Chief Financial Officers (CFO) have played an invaluable role during the COVID-19 pandemic, steering businesses through disruption and making the tough decisions required to ensure business continuity. However, it takes a unique class of CFOs to pull a business out of survival mode back into growth, to establish competitive differentiation and innovation.
Businesses have aimed to navigate uncertainty and economic disruption for more than a year now. Although, this doesn’t mean that the foreseeable future is any more certain. Perhaps the biggest responsibility CFOs have today, is to predict the future ahead in order to put their business on the best possible footing to meet it. In this new climate, that may mean transforming the company from the ground up. To achieve this shift, a revolutionary CFO must surround themselves with the best people – and know how to look after them – to make sure everyone is equipped with the right tools and technologies for the job.
An analyst from the future
CFOs need data and insights to drive critical decision-making that could change the face of a company. Yet, 70% of CFOs still make decisions based on gut feeling and experience. While intuition and experience remain essential qualities in a CFO, decisions now also need to be backed-up with data. Such data should be more than just information on the business’s past performance. CFOs must pay close attention to what’s happening around them, in real-time, and anticipate what may change in the future.
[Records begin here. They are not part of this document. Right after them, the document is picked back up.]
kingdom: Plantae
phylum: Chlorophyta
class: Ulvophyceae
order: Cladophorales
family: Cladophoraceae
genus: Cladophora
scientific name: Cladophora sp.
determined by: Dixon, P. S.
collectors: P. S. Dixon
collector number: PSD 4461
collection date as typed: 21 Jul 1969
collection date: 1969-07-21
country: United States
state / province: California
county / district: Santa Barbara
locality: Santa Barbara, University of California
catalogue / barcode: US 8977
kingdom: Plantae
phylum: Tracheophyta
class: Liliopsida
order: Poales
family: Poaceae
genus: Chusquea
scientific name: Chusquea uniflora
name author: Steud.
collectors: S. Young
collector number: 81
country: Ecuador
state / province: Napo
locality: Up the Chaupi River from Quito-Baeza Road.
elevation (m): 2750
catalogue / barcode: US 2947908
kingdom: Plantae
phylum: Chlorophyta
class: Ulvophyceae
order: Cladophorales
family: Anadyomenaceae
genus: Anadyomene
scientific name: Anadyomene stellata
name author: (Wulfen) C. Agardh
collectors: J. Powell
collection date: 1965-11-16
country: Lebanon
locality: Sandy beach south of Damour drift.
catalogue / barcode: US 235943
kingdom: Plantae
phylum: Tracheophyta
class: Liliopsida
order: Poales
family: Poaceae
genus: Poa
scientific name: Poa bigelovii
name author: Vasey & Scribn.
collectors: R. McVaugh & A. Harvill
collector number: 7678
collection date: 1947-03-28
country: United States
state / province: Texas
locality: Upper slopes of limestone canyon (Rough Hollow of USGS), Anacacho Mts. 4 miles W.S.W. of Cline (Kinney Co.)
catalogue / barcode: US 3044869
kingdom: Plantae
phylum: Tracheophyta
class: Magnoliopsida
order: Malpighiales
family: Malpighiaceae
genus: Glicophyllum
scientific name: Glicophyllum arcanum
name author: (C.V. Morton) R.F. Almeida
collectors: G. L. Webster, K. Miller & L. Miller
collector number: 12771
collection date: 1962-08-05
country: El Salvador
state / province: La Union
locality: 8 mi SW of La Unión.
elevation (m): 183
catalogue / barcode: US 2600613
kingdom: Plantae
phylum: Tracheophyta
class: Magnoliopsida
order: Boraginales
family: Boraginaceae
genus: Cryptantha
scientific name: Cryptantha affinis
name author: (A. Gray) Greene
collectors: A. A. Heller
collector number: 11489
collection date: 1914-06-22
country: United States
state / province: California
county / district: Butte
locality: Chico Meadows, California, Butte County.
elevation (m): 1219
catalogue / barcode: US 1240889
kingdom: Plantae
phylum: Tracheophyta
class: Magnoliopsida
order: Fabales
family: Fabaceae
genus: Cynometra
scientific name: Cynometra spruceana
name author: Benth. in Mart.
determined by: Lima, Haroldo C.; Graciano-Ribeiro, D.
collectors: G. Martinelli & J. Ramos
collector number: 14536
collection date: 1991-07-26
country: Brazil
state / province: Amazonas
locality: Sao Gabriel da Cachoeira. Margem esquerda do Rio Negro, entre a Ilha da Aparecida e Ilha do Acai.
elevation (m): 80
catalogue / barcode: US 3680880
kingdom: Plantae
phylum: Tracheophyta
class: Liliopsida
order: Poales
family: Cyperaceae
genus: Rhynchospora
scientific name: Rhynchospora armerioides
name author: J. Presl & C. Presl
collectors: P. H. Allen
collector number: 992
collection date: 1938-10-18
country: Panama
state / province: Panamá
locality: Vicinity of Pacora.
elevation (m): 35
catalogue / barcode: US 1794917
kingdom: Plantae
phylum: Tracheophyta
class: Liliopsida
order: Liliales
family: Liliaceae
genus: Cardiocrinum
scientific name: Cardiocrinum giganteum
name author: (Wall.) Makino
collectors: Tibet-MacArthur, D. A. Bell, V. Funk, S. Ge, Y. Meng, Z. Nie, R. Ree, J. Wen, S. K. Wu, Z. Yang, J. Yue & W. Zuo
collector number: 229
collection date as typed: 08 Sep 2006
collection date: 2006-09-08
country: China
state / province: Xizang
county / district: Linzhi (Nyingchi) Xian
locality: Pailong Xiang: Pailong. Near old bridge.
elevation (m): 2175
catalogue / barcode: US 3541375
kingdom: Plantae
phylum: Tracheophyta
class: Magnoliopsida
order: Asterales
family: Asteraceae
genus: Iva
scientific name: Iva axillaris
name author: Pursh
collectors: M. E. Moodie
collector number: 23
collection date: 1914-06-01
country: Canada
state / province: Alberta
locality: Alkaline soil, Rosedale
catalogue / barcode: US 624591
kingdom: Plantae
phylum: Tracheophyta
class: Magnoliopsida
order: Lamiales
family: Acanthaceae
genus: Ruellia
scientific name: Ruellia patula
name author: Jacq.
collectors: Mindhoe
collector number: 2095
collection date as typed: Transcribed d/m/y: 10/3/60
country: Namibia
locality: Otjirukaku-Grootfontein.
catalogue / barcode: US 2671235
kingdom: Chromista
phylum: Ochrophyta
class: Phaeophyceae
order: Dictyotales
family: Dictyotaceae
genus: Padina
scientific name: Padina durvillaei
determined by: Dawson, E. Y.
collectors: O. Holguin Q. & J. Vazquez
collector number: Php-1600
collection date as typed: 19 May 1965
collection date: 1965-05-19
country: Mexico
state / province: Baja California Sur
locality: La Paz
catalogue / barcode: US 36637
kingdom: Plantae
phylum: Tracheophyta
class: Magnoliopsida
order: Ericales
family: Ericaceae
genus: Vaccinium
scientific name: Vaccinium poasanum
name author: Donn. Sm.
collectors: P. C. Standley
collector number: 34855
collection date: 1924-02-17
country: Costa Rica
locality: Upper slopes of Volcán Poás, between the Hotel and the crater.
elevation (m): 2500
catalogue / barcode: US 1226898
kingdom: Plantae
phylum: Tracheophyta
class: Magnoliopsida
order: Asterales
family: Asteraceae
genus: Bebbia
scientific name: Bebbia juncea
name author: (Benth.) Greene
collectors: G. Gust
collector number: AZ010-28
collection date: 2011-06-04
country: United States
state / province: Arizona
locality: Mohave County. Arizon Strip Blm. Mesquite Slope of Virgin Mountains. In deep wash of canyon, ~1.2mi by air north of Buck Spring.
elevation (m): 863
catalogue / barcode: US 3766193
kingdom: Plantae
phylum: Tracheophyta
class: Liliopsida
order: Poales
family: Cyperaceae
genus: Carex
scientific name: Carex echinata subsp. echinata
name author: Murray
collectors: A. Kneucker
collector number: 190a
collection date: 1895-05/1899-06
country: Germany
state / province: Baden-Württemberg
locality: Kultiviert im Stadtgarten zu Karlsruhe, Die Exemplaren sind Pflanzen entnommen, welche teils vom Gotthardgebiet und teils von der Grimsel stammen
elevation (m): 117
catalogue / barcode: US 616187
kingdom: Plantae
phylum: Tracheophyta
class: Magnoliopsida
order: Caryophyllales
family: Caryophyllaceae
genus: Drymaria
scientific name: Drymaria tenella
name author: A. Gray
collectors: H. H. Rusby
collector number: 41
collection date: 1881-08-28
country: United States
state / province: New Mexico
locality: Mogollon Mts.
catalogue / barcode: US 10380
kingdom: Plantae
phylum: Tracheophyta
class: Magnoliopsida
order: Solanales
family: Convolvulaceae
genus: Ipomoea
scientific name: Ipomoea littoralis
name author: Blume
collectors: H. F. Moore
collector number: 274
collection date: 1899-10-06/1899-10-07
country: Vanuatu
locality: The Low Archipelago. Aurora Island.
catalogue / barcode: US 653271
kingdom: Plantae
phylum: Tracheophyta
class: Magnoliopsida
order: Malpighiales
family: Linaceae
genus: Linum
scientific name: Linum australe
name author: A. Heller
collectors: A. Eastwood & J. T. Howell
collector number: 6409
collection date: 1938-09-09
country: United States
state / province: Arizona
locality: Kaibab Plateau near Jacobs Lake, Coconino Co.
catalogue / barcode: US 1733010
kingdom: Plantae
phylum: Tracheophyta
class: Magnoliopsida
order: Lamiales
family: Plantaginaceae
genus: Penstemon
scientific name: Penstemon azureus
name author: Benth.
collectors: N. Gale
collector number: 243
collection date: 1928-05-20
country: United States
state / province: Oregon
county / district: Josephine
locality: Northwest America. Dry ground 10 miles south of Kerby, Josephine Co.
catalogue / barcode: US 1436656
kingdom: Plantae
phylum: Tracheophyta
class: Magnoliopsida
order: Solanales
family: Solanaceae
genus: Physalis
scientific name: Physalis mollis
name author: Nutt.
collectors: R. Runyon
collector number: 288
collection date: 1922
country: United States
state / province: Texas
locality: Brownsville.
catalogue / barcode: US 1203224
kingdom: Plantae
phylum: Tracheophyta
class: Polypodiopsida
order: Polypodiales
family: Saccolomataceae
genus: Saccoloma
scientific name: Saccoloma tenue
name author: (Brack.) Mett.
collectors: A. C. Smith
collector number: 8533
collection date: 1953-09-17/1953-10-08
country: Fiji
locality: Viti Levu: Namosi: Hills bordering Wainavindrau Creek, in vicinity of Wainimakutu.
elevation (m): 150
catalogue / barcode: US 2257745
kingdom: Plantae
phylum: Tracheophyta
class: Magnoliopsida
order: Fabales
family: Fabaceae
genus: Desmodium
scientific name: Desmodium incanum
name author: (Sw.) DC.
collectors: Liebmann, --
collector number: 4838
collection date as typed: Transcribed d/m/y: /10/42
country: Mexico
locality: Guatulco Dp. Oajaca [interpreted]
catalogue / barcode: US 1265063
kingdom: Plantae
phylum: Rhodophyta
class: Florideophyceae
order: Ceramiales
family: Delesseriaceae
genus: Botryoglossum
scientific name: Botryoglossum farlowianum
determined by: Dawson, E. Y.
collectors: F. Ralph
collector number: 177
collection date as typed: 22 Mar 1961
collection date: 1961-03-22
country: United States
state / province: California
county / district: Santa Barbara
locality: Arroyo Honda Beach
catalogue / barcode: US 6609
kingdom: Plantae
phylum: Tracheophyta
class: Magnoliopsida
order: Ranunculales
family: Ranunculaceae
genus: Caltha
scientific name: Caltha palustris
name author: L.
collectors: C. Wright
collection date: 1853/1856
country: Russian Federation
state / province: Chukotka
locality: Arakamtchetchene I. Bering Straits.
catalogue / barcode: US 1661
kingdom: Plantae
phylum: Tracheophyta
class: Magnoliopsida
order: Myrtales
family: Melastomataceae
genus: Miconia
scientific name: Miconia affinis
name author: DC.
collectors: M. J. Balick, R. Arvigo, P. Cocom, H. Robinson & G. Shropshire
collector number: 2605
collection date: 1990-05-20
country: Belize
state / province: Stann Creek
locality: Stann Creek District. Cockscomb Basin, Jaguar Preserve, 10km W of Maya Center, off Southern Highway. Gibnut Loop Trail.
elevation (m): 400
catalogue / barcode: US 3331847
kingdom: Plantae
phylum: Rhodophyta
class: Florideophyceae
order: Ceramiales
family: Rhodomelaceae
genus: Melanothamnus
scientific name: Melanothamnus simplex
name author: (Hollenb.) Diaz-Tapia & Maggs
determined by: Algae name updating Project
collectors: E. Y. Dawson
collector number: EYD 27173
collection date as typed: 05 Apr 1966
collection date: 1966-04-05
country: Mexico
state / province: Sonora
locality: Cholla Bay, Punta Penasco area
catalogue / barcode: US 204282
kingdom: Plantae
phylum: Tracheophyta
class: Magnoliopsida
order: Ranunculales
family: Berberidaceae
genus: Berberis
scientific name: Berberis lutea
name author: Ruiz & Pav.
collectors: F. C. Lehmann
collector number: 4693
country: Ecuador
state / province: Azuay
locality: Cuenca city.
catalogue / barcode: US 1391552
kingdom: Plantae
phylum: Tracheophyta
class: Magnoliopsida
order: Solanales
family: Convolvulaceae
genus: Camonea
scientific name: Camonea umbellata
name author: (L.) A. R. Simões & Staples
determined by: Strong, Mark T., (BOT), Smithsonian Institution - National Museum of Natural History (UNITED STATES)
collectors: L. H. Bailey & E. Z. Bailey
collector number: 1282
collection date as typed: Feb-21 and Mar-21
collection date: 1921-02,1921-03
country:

Today’s revolutionary CFOs do not make long-term decisions looking at the rear-view mirror. They leverage data and predictive analytics to look ahead and chart a new direction for the business. When everything works together, the value is immense. Data-driven companies are 23 times more likely to acquire customers and 19 times likelier to be successful, however most CFOs are aware that good data can be hard to find. Relevant and valuable information is often spread across a myriad of different silos and departments – shared among the company, its partners, and customers – with no thread connecting it all together.
To access and understand this precious insight, a revolutionary CFO must use every tool in their arsenal. This includes cloud platforms that connect disparate data environments together, but also AI tools that can achieve what people are incapable of doing individually. Robo-advisors and virtual assistants, for example, can instantly send automated messages triggered by customer behaviour. This is true real-time intelligence. When a CFO understands what’s happening in their company, industry and marketplace timeously, they gain a powerful head-start on the competition.
A voice for tech-enabled change
It’s important, however, that CFOs don’t keep all this insight and technology to themselves. Revolutionary CFOs understand that they aren’t the sole fount of insight and innovation and that opportunities can come from anywhere and can be discovered by anyone within a business. As one of the most important decision-makers in finalising where investments should go, CFOs should be evangelists for the technologies they’re confident can help the company. In addition, they should push to democratise access to technology at all levels within the company.
When times are tough, the most obvious strategy is to cut costs and find efficiencies. However, to make a business stronger and more competitive in the future, now is the time to invest in staff and the tools they can leverage to make their work more productive and efficient.
During the pandemic, investment has largely been centered around digital collaboration and video conferencing platforms. Going forward, CFOs should seriously consider automation solutions that streamline processes, and sentiment analysis tools that help keep employees happy, healthy and productive. With investment predicted to exceed $125bn by 2025, AI represents the next frontier in technology investment and CFOs will be crucial to driving cutting-edge technology implementation forward.
Revolutionary means being a ‘people person’
Technology is crucial, but it’s only part of the story. Behind every revolutionary CFO is a uniquely talented team of individuals that share the same tools and insights. This invariably means that a great CFO also must be an excellent people manager. CFOs require the willingness to learn from those around them, and the tenacity to seek out the best people to listen to.
Empathy is vital. The pandemic has put pressure on us all, and no one has been impacted in the same way. Approachability and flexibility are essential attributes today. While they may not always realise it, CFOs play a significant role in establishing a company’s culture. Every decision they make – from sharing financial results with employees to rigorously challenging budget approvals – impacts the workplace. Influential leaders understand how these decisions cascade and affect the people around them and moderate their behaviour accordingly.
Today’s CFO has to wear multiple hats. They need to be forecasters, analysts, advocates for technology and the glue that holds their teams together. That’s an enormous amount of responsibility for one person, but it’s also a great source of power. CFOs in the upcoming post-pandemic recovery phase have a unique opportunity to transform the business and to leave it in a better position than they found it.